##### DATA LISTING #####

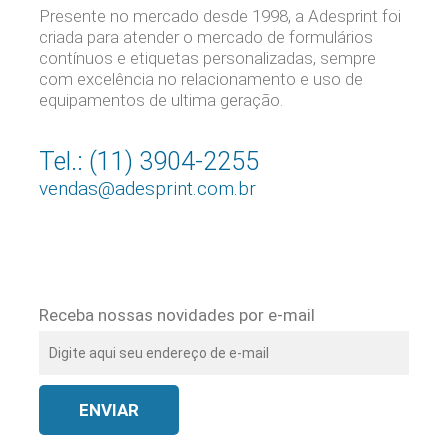
Presente no mercado desde 1998, a Adesprint foi
criada para atender o mercado de formulários
contínuos e etiquetas personalizadas, sempre
com excelência no relacionamento e uso de
equipamentos de ultima geração.
Tel.: (11) 3904-2255
vendas@adesprint.com.br
Receba nossas novidades por e-mail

#####

TO DO:
Retype every line of text from the records above, keeping the wording the same, and leave the pictures out of your answer.

RESULT:
Presente no mercado desde 1998, a Adesprint foi
criada para atender o mercado de formulários
contínuos e etiquetas personalizadas, sempre
com excelência no relacionamento e uso de
equipamentos de ultima geração.
Tel.: (11) 3904-2255
vendas@adesprint.com.br
Receba nossas novidades por e-mail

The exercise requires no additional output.